Cette pierre tombale, conservée dans l’église Saint-Pierre de Fursac, constitue un remarquable témoignage de l’art funéraire religieux de l’Ancien Régime. Son décor sculpté, organisé autour d’une grande croix centrale, révèle sans ambiguïté la sépulture d’un prêtre. La dalle est ornée d’une croix à extrémités élargies, proche d’une croix pattée ou barbée. Cette croix, qui occupe la majeure partie de la surface, symbolise le salut et l’espérance de la résurrection. Autour de la croix sont disposés plusieurs symboles liturgiques : un calice à côté d’une hostie, représentation de l’Eucharistie, signe caractéristique d’une sépulture sacerdotale, un livre liturgique fermé, probablement un missel et deux mains sculptées tenant un manipule, ornement sacerdotal porté au bras gauche lors de la messe selon le rite traditionnel.

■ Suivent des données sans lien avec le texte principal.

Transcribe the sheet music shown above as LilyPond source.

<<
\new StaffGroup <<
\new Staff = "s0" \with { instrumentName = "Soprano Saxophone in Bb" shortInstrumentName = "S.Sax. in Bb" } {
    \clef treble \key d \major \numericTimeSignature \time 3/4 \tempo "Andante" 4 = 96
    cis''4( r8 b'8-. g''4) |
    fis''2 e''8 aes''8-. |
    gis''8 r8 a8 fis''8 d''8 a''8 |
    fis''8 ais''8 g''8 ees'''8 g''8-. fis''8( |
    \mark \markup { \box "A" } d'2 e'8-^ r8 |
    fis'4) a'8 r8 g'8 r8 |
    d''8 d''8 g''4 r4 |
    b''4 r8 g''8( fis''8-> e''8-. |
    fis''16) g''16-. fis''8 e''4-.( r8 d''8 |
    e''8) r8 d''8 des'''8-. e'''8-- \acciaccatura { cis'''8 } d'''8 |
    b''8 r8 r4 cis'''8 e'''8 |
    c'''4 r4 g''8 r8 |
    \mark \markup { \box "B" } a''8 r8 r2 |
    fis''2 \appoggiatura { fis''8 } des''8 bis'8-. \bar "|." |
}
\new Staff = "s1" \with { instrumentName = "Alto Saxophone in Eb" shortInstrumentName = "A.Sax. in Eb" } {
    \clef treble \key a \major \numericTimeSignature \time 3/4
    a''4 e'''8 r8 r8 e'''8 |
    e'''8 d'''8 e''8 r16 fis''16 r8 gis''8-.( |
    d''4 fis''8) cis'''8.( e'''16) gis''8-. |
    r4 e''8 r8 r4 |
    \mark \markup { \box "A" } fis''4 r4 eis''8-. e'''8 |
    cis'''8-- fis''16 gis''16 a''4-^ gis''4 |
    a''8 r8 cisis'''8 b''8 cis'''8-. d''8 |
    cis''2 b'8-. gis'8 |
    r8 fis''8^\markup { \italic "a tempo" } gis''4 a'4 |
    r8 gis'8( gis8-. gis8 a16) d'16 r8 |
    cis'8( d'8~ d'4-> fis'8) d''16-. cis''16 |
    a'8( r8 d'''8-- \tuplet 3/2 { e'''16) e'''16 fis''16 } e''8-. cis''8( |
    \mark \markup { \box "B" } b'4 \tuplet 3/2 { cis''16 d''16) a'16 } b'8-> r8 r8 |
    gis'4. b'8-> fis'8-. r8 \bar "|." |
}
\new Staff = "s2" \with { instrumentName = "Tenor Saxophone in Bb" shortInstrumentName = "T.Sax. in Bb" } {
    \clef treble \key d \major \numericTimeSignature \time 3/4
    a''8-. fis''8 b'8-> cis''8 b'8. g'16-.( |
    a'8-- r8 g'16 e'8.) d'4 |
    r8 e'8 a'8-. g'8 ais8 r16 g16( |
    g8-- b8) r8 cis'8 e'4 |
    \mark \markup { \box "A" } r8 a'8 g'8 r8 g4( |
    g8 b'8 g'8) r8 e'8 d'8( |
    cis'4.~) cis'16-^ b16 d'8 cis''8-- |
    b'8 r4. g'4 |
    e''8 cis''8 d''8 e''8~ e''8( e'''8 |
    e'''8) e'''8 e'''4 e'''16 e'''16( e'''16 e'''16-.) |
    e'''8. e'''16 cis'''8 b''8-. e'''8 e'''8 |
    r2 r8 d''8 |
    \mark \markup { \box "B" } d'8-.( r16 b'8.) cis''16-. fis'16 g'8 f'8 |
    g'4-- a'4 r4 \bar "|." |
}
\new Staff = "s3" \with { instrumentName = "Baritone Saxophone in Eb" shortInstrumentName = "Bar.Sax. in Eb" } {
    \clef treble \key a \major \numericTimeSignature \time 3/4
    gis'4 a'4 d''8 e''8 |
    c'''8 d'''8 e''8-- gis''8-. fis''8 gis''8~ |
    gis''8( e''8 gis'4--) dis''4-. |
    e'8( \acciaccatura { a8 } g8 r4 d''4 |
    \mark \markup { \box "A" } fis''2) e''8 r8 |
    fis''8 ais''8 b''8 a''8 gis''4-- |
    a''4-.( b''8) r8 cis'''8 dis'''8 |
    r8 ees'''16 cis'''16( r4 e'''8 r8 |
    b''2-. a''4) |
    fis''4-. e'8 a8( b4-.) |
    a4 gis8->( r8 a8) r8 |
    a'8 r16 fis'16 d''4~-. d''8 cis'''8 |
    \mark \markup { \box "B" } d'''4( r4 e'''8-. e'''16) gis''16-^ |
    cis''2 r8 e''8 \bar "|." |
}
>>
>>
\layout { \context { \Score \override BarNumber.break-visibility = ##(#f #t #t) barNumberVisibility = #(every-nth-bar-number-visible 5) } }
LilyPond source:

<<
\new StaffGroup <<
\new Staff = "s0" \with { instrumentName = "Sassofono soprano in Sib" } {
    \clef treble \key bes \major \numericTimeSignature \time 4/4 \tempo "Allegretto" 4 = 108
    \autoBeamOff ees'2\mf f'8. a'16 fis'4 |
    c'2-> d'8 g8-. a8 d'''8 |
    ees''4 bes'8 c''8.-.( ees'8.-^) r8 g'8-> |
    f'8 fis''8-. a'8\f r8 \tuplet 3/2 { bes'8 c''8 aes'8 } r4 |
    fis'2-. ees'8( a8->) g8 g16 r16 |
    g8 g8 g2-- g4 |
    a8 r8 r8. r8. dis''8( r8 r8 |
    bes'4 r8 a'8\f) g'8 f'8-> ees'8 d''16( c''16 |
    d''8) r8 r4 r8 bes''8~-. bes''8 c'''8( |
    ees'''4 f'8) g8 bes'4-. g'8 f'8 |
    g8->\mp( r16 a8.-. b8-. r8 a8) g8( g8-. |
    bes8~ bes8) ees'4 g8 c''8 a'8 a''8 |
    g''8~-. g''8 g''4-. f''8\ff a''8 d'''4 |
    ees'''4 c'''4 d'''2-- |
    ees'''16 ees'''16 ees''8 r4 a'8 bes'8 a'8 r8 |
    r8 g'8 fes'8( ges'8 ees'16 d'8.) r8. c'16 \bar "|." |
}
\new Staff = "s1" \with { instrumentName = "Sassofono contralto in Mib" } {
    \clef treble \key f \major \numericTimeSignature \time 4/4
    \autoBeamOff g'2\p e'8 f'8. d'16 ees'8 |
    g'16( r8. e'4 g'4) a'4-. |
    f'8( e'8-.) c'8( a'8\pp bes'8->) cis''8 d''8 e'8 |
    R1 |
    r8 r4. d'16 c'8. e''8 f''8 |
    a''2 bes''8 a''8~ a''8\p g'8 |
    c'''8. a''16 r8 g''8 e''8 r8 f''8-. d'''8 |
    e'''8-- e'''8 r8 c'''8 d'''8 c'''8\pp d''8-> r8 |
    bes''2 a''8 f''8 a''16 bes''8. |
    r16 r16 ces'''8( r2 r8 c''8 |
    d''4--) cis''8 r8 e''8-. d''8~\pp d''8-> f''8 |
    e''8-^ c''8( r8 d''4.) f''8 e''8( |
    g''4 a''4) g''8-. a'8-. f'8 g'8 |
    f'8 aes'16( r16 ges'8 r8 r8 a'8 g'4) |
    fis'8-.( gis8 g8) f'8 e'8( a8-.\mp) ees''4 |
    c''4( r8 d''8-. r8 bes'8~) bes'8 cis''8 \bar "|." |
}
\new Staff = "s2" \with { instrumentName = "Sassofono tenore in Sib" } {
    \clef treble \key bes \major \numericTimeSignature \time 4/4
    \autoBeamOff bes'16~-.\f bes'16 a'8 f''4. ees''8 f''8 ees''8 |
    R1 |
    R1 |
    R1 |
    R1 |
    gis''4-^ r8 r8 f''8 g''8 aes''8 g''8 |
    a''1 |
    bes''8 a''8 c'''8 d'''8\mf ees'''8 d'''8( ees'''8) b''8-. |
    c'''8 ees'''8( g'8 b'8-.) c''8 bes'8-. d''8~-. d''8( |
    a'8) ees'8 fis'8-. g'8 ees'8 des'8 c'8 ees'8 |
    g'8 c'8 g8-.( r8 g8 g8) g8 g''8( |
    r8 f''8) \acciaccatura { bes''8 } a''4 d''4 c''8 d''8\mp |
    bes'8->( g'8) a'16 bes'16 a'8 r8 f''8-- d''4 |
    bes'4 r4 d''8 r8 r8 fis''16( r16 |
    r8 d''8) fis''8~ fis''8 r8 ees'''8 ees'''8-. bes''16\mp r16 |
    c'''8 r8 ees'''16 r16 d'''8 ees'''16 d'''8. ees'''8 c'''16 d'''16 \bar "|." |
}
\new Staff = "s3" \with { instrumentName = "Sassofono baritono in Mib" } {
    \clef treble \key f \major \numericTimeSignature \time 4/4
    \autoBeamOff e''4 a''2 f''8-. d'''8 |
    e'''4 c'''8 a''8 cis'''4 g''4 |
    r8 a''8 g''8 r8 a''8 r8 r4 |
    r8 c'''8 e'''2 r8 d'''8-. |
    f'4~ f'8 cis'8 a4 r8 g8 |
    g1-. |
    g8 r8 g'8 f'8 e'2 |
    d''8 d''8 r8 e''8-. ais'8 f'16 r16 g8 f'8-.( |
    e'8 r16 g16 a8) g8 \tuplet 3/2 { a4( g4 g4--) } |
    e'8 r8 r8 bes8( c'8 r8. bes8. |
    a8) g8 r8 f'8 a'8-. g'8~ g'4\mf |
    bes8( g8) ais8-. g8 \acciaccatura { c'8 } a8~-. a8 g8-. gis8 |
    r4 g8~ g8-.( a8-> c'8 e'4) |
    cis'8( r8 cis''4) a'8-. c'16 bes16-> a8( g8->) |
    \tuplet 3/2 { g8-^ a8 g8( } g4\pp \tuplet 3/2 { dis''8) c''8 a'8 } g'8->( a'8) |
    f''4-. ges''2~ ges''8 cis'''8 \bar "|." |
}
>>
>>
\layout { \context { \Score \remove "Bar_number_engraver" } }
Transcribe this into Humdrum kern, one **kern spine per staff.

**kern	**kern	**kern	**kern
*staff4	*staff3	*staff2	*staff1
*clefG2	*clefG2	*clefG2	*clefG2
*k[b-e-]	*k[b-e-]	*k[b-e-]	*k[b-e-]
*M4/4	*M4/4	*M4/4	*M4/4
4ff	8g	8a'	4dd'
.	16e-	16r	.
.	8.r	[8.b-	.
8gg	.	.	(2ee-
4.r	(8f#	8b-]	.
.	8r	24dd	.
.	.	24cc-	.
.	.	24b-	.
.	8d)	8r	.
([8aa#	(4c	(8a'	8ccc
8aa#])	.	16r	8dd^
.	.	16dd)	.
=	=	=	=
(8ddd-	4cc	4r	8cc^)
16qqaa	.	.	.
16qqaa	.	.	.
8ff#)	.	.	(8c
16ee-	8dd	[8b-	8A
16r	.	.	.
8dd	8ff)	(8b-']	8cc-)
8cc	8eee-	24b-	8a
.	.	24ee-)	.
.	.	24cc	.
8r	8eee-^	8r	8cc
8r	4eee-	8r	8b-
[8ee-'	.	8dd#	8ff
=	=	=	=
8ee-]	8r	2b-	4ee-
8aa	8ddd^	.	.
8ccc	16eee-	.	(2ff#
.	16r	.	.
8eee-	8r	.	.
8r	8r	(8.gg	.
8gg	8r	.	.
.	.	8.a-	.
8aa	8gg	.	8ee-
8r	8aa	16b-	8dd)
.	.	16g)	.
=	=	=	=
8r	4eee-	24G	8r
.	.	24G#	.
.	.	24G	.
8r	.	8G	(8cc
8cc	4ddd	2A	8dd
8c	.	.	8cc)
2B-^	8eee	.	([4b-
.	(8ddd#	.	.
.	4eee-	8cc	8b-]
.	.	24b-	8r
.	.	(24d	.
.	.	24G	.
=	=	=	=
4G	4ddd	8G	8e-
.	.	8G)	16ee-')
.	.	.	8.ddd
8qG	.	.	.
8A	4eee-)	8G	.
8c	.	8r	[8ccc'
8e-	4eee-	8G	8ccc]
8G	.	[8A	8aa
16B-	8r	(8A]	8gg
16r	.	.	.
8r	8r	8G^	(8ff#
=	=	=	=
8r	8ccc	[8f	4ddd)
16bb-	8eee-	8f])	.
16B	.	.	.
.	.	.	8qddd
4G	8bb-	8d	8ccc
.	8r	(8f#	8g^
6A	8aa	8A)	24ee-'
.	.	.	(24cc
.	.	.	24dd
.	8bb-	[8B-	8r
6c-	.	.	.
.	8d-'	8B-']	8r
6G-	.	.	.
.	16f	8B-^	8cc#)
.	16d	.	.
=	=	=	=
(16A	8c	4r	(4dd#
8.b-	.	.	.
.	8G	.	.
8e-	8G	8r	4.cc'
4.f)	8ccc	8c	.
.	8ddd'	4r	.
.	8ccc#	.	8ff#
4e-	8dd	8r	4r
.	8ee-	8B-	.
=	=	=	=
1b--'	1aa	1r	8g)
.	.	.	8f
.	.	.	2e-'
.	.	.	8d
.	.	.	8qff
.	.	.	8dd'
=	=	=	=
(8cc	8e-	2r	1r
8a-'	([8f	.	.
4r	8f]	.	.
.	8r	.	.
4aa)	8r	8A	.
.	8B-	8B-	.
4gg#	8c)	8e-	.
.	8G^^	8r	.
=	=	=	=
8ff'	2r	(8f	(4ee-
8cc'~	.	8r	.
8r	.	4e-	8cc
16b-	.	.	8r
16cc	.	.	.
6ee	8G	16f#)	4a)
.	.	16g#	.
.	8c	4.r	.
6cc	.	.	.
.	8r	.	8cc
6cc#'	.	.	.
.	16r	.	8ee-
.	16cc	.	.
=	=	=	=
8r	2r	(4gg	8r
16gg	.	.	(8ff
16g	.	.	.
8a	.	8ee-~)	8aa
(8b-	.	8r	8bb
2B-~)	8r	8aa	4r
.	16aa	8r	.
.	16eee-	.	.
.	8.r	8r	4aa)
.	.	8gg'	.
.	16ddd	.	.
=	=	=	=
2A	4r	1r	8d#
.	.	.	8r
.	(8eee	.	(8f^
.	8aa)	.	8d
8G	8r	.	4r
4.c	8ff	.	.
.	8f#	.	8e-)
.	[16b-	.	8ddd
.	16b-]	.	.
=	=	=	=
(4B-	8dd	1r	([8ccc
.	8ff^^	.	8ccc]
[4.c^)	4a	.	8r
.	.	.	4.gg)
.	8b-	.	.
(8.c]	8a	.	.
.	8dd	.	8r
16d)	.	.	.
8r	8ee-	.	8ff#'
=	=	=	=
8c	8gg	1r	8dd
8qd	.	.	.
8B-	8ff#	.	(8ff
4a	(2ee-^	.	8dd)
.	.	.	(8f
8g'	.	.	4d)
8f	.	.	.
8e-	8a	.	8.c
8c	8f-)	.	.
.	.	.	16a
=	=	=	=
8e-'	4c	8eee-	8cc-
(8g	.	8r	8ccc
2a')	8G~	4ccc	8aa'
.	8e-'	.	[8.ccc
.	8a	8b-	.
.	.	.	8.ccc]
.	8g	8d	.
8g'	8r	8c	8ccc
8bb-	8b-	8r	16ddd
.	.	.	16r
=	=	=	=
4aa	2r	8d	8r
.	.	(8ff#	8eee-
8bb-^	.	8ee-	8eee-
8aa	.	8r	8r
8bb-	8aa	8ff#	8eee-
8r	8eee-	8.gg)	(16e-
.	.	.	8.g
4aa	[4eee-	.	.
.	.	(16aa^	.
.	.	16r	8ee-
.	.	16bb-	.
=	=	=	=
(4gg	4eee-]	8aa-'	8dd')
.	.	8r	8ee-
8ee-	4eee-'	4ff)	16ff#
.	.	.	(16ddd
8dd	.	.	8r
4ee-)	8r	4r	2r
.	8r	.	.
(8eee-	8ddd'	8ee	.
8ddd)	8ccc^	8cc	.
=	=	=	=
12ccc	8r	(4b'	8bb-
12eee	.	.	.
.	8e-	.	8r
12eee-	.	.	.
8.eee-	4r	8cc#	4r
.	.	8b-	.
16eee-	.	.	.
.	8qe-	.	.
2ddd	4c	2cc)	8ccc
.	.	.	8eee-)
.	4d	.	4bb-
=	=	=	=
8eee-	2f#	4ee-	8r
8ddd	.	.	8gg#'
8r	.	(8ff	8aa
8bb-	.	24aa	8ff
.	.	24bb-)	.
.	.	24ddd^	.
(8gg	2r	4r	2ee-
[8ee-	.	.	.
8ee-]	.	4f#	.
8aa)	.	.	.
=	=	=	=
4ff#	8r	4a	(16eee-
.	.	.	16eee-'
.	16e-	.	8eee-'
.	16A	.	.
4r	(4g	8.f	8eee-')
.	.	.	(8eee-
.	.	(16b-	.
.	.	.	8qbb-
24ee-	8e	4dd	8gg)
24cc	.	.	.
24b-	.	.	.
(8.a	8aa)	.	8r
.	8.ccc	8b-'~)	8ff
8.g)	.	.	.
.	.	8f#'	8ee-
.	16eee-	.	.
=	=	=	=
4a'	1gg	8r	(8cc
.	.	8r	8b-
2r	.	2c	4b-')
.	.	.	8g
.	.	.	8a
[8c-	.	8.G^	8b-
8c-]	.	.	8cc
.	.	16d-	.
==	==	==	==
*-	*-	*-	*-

En l’absence d’inscription visible, la datation repose sur le style et l’iconographie. Ce type de composition est fréquent entre le XVIᵉ et le XVIIIᵉ siècle, avec une probabilité forte pour les XVIIᵉ–XVIIIᵉ siècles dans le contexte des églises creusoises. Parmi les curés attestés de Fursac : Pierre de Tranchecerf (1606), Conchard (1692), Delcayre (1710 et 1721), Rocherolles (1751 et 1764), Vincent Dubrac-de-Villaudran, nommé en 1770, déporté pendant la Révolution et revenu en 1803, Jean Tanchon (nommé en 1803), Bohier (1823 et 1829), Lavaud (1837 et 1839), Joseph Guimbaud (1839) et Louis Dubreuil (1891).